Data for processing:
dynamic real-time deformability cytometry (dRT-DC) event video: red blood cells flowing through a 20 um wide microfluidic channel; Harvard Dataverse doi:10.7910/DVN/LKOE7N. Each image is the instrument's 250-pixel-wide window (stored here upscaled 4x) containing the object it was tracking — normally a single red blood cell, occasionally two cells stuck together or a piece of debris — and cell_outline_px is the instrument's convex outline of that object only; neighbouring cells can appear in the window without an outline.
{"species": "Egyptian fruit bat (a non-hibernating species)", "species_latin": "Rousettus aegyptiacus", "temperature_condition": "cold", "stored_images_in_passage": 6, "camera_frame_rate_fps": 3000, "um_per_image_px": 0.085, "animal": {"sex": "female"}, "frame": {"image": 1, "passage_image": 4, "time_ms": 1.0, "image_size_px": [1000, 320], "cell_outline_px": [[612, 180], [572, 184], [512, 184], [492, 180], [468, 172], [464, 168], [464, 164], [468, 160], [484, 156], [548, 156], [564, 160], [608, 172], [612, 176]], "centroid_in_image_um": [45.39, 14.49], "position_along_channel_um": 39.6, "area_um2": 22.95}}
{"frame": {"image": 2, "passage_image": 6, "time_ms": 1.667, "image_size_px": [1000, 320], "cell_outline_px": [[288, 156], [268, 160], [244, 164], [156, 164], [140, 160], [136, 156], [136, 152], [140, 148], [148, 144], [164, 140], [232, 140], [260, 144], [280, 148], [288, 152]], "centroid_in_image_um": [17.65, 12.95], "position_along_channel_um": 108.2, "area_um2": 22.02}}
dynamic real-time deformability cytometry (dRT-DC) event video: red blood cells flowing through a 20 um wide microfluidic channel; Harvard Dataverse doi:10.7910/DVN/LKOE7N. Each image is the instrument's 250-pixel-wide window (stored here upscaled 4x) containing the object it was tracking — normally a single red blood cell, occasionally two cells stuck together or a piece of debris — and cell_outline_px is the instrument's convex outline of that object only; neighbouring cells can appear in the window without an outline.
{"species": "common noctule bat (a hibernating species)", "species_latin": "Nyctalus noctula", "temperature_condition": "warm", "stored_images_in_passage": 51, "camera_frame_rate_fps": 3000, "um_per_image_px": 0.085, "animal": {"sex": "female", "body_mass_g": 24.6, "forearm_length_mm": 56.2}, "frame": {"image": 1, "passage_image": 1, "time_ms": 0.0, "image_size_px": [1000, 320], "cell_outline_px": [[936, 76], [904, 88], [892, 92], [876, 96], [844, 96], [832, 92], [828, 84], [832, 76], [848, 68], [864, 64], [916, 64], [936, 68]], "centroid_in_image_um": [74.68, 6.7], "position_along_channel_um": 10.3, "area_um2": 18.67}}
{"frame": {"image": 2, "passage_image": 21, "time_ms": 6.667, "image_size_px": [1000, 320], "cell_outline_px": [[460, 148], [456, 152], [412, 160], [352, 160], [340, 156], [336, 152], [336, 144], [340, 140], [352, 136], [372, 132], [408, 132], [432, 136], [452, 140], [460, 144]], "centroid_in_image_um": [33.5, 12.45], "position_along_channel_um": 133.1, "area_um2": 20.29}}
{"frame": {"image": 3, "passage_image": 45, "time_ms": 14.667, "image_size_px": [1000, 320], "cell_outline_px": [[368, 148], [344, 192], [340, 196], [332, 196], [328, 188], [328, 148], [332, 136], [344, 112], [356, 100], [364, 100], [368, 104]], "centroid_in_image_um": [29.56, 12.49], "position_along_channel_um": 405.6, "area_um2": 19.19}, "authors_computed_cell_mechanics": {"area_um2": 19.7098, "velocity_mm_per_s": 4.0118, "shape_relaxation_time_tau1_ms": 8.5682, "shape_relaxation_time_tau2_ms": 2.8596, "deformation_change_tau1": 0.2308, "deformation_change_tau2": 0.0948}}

Given instruction:
Your task is to repeat each line of the material exactly.

Final result:
dynamic real-time deformability cytometry (dRT-DC) event video: red blood cells flowing through a 20 um wide microfluidic channel; Harvard Dataverse doi:10.7910/DVN/LKOE7N. Each image is the instrument's 250-pixel-wide window (stored here upscaled 4x) containing the object it was tracking — normally a single red blood cell, occasionally two cells stuck together or a piece of debris — and cell_outline_px is the instrument's convex outline of that object only; neighbouring cells can appear in the window without an outline.
{"species": "Egyptian fruit bat (a non-hibernating species)", "species_latin": "Rousettus aegyptiacus", "temperature_condition": "cold", "stored_images_in_passage": 6, "camera_frame_rate_fps": 3000, "um_per_image_px": 0.085, "animal": {"sex": "female"}, "frame": {"image": 1, "passage_image": 4, "time_ms": 1.0, "image_size_px": [1000, 320], "cell_outline_px": [[612, 180], [572, 184], [512, 184], [492, 180], [468, 172], [464, 168], [464, 164], [468, 160], [484, 156], [548, 156], [564, 160], [608, 172], [612, 176]], "centroid_in_image_um": [45.39, 14.49], "position_along_channel_um": 39.6, "area_um2": 22.95}}
{"frame": {"image": 2, "passage_image": 6, "time_ms": 1.667, "image_size_px": [1000, 320], "cell_outline_px": [[288, 156], [268, 160], [244, 164], [156, 164], [140, 160], [136, 156], [136, 152], [140, 148], [148, 144], [164, 140], [232, 140], [260, 144], [280, 148], [288, 152]], "centroid_in_image_um": [17.65, 12.95], "position_along_channel_um": 108.2, "area_um2": 22.02}}
dynamic real-time deformability cytometry (dRT-DC) event video: red blood cells flowing through a 20 um wide microfluidic channel; Harvard Dataverse doi:10.7910/DVN/LKOE7N. Each image is the instrument's 250-pixel-wide window (stored here upscaled 4x) containing the object it was tracking — normally a single red blood cell, occasionally two cells stuck together or a piece of debris — and cell_outline_px is the instrument's convex outline of that object only; neighbouring cells can appear in the window without an outline.
{"species": "common noctule bat (a hibernating species)", "species_latin": "Nyctalus noctula", "temperature_condition": "warm", "stored_images_in_passage": 51, "camera_frame_rate_fps": 3000, "um_per_image_px": 0.085, "animal": {"sex": "female", "body_mass_g": 24.6, "forearm_length_mm": 56.2}, "frame": {"image": 1, "passage_image": 1, "time_ms": 0.0, "image_size_px": [1000, 320], "cell_outline_px": [[936, 76], [904, 88], [892, 92], [876, 96], [844, 96], [832, 92], [828, 84], [832, 76], [848, 68], [864, 64], [916, 64], [936, 68]], "centroid_in_image_um": [74.68, 6.7], "position_along_channel_um": 10.3, "area_um2": 18.67}}
{"frame": {"image": 2, "passage_image": 21, "time_ms": 6.667, "image_size_px": [1000, 320], "cell_outline_px": [[460, 148], [456, 152], [412, 160], [352, 160], [340, 156], [336, 152], [336, 144], [340, 140], [352, 136], [372, 132], [408, 132], [432, 136], [452, 140], [460, 144]], "centroid_in_image_um": [33.5, 12.45], "position_along_channel_um": 133.1, "area_um2": 20.29}}
{"frame": {"image": 3, "passage_image": 45, "time_ms": 14.667, "image_size_px": [1000, 320], "cell_outline_px": [[368, 148], [344, 192], [340, 196], [332, 196], [328, 188], [328, 148], [332, 136], [344, 112], [356, 100], [364, 100], [368, 104]], "centroid_in_image_um": [29.56, 12.49], "position_along_channel_um": 405.6, "area_um2": 19.19}, "authors_computed_cell_mechanics": {"area_um2": 19.7098, "velocity_mm_per_s": 4.0118, "shape_relaxation_time_tau1_ms": 8.5682, "shape_relaxation_time_tau2_ms": 2.8596, "deformation_change_tau1": 0.2308, "deformation_change_tau2": 0.0948}}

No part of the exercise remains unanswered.